Thursday, June 17, 2010

A Soviet-like demise on the horizon?

Mikhail Gorbachev, 1987

Tom Engelhardt is one of the best at providing badly-needed critical perspective on United States foreign and military policy. But his Call the Politburo, We’re in Trouble: Entering the Soviet Era in America TomDispatch 06/15/2010 doesn't quite measure up to his usual standard.

The USSR had been heading for the exits for quite a while, not that official Washington had a clue. At the moment it happened, Soviet "experts" like Secretary of Defense Robert Gates (then director of the CIA) still expected the Cold War to go on and on.

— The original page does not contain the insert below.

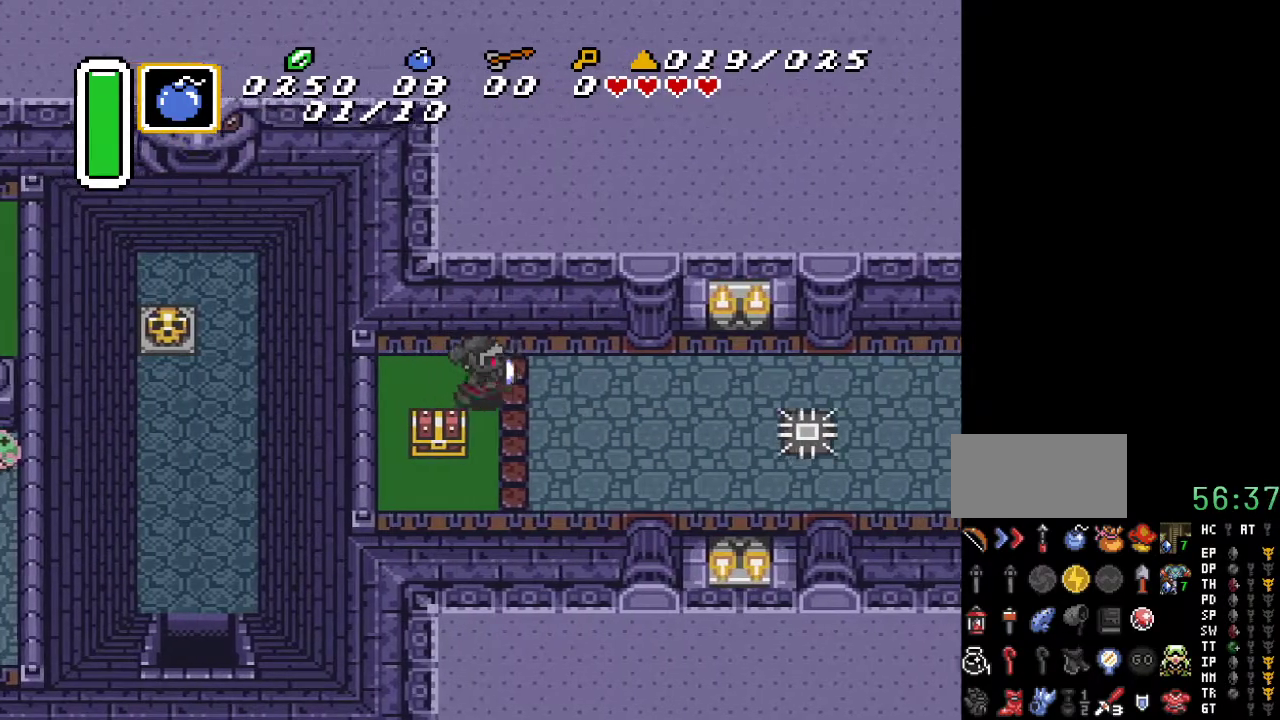
{"buttons": ["DPAD_LEFT"], "events": [[433, "DPAD_LEFT", "down"], [467, "DPAD_DOWN", "up"]]}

In Washington, eyes were trained on the might of the Soviet military, which the Soviet leadership had never stopped feeding, even as its sclerotic bureaucracy was rotting, its economy (which had ceased to grow in the late 1970s) was tanking, budget deficits were soaring, indebtedness to other countries was growing, and social welfare payments were eating into what funds remained. Not even a vigorous, reformist leader like Mikhail Gorbachev could staunch the rot, especially when, in the late 1980s, the price of Russian oil fell drastically.

Looking back, the most distinctive feature of the last years of the Soviet Union may have been the way it continued to pour money into its military -- and its military adventure in Afghanistan -- when it was already going bankrupt and the society it had built was beginning to collapse around it. In the end, its aging leaders made a devastating miscalculation. They mistook military power for power on this planet. Armed to the teeth and possessing a nuclear force capable of destroying the Earth many times over, the Soviets nonetheless remained the vastly poorer, weaker, and (except when it came to the arms race) far less technologically innovative of the two superpowers. [my emphasis]
As a comparison to the US in 2010, this has some problems.

Whatever he means in saying that the Soviets' "sclerotic bureaucracy was rotting", I don't know what meaningful application such a description would have to our current governmental and political institutions. Their vision and imaginations may be severely impaired. But they did manage to pull the national and world economy back from the precipice of a second Great Depression in 2008-9. The fact that they are more focused on comforting the comfortable, especially the already very comfortable, shows they have bad priorities, but not hardening of the arteries.

The US economy isn't tanking, though it's seriously ailing at the moment. I don't see any reason to assume that it faces problems comparable to those of the Soviet bloc in the 1980s.

Our budget deficits are soaring, but that's a good thing in the current economic situation.

Our foreign indebtedness is growing, but so what? It presents no danger to the US economy in itself.

And the problem of "social welfare payments ... eating into what funds remained," well, I wish we had a lot more of that problem.

He does provide some provocative observations about the course of Obama's foreign and military policies. but Engelhardt's Soviet comparison in this article is more of a literary device than actual analysis. This, for instance, isn't bad in that context:

Drunk on war as Washington may be, the U.S. is still not the Soviet Union in 1991 -- not yet. But it’s not the triumphant “sole superpower” anymore either. Its global power is visibly waning, its ability to win wars distinctly in question, its economic viability open to doubt. It has been transformed from a can-do into a can’t-do nation, a fact only highlighted by the ongoing BP catastrophe and “rescue” in the Gulf of Mexico. Its airports are less shiny and more Third World-like every year. Unlike France or China, it has not a mile of high-speed rail. And when it comes to the future, especially the creation and support of innovative industries in alternative energy, it’s chasing the pack. It is increasingly a low-end service economy, losing good jobs that will never return.
But then he follows it up directly with:

And if its armies come home in defeat... watch out.
Watch out for what? For angry veterans to storm the Winter Palace? For investment bankers and corporate lobbyists to lay down their checkbooks and all go to work for the Peace Corps?

Past experiences both in the US and in other parts of the world certainly show that rapid and widely-unexpected changes in the political landscape are possible. But they are also rare. And I just don't see the signs of the kind of "revolution by implosion" that took down the Soviet Union and the Eastern Bloc states in 1989-91.